New Features in Beta Testing
PDB users are encouraged to preview the biological unit files, curated (beta) mmCIF files, redundancy reduction cluster data, and new keyword search that are now in a beta testing phase. Comments on these new features are highly appreciated and may be sent to firstname.lastname@example.org:
Biological Unit - Images and Coordinate Files
The biological unit images and corresponding coordinate files for applicable structures are accessible from the Structure Explorer pages on the PDB Beta Web Site at beta.rcsb.org/pdb.
The View Structure section of the Structure Explorer offers still ribbon images of the assumed biological unit(s) for structures, where relevant, in addition to static images of the asymmetric unit. Links to the coordinate files that are used to generate the biological unit images are also accessible here, as well as from the Download/Display File section of the Structure Explorer.
Curated (Beta) mmCIF Files
The Download/Display File section of the Structure Explorer pages on the Beta Web Site provides links to view or download the curated mmCIF files. These files include remediated data from the Data Uniformity Project (www.rcsb.org/pdb/uniformity). The files follow the latest version of the mmCIF dictionary supplemented by an exchange dictionary developed by the RCSB and the MSD-EBI. This exchange dictionary can be obtained from deposit.pdb.org/mmcif.
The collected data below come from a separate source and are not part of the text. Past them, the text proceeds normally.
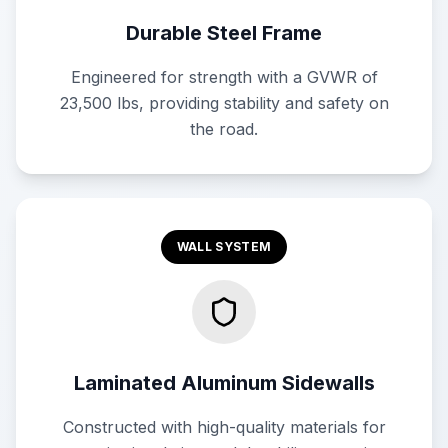
Durable Steel Frame
Engineered for strength with a GVWR of
23,500 lbs, providing stability and safety on
the road.
WALL SYSTEM
Laminated Aluminum Sidewalls
Constructed with high-quality materials for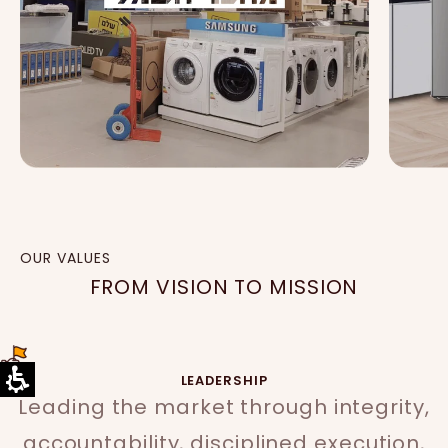
OUR VALUES
FROM VISION TO MISSION
LEADERSHIP
Leading the market through integrity,
accountability, disciplined execution,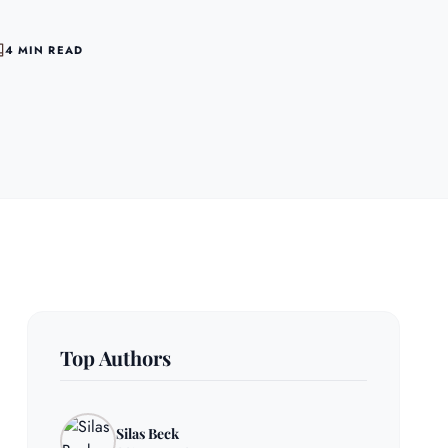
4 MIN READ
Top Authors
Silas Beck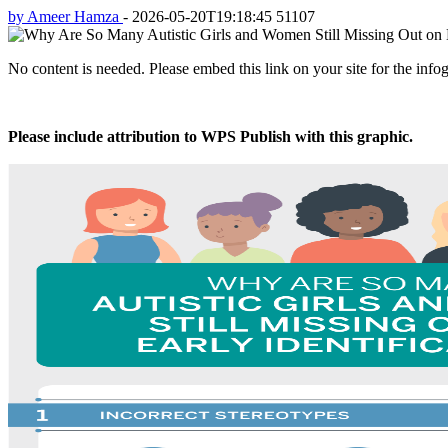
by Ameer Hamza
-
2026-05-20T19:18:45
51107
No content is needed. Please embed this link on your site for the info
Please include attribution to WPS Publish with this graphic.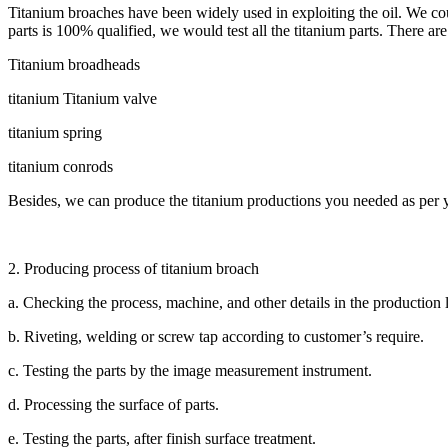
Titanium broaches have been widely used in exploiting the oil. We co
parts is 100% qualified, we would test all the titanium parts. There a
Titanium broadheads
titanium Titanium valve
titanium spring
titanium conrods
Besides, we can produce the titanium productions you needed as per
2. Producing process of titanium broach
a. Checking the process, machine, and other details in the production l
b. Riveting, welding or screw tap according to customer’s require.
c. Testing the parts by the image measurement instrument.
d. Processing the surface of parts.
e. Testing the parts, after finish surface treatment.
The curated mmCIF files for a set of query results can be downloaded by selecting the Download Structures or Sequences option from the pull down menu at the top of the Query Result Browser page.
Curated mmCIF files for all PDB structures are available in gzip (.gz) format at ftp://beta.rcsb.org/pub/pdb/uniformity/data/mmCIF.gz/. UNIX-compressed versions of these files (.Z) are available at ftp://beta.rcsb.org/pub/pdb/uniformity/data/mmCIF/.
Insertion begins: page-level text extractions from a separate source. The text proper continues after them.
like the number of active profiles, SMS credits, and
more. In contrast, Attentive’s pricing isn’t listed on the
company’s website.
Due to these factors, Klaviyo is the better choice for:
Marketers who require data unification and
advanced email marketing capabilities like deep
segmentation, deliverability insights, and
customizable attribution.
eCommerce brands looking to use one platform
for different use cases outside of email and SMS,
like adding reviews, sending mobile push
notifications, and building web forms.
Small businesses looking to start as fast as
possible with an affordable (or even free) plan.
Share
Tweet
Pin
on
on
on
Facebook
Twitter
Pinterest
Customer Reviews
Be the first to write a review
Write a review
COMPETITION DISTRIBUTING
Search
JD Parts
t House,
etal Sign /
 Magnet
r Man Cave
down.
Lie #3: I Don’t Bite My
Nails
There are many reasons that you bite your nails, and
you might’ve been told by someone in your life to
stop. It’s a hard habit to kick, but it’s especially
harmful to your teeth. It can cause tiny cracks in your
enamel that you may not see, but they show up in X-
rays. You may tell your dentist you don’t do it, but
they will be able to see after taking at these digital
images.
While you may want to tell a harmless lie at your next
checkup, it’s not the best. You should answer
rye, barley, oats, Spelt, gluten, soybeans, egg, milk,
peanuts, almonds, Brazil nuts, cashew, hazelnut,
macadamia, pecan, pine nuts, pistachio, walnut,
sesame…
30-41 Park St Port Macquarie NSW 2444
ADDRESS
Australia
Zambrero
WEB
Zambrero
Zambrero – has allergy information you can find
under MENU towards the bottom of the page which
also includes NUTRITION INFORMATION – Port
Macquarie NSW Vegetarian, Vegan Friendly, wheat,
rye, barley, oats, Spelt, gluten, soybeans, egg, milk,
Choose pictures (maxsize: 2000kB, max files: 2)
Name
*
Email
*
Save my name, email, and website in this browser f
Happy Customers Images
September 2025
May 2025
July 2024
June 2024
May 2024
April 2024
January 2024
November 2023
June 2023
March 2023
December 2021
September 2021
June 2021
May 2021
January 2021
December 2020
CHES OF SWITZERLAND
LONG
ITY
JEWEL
Redundancy Reduction Cluster Data
The results of the weekly clustering of protein chains in the PDB are available for beta testing at ftp://ftp.rcsb.org/pub/pdb/derived_data/NR/. These clusters are used in the "remove sequence homologs" feature on the PDB web sites. Files that list the clusters and their rankings at 50%, 70% and 90% sequence identity are available. Smaller rank numbers indicate higher (better) ranking. Chains with rank number 1 are ranked as the best representative of their cluster.
New Keyword Search
A much improved keyword search is now available on the beta website's home page, SearchLite, and the "Text Search" box on SearchFields. This new search engine (powered by Lucene) queries an index derived from the curated mmCIF files, and should return more accurate search results.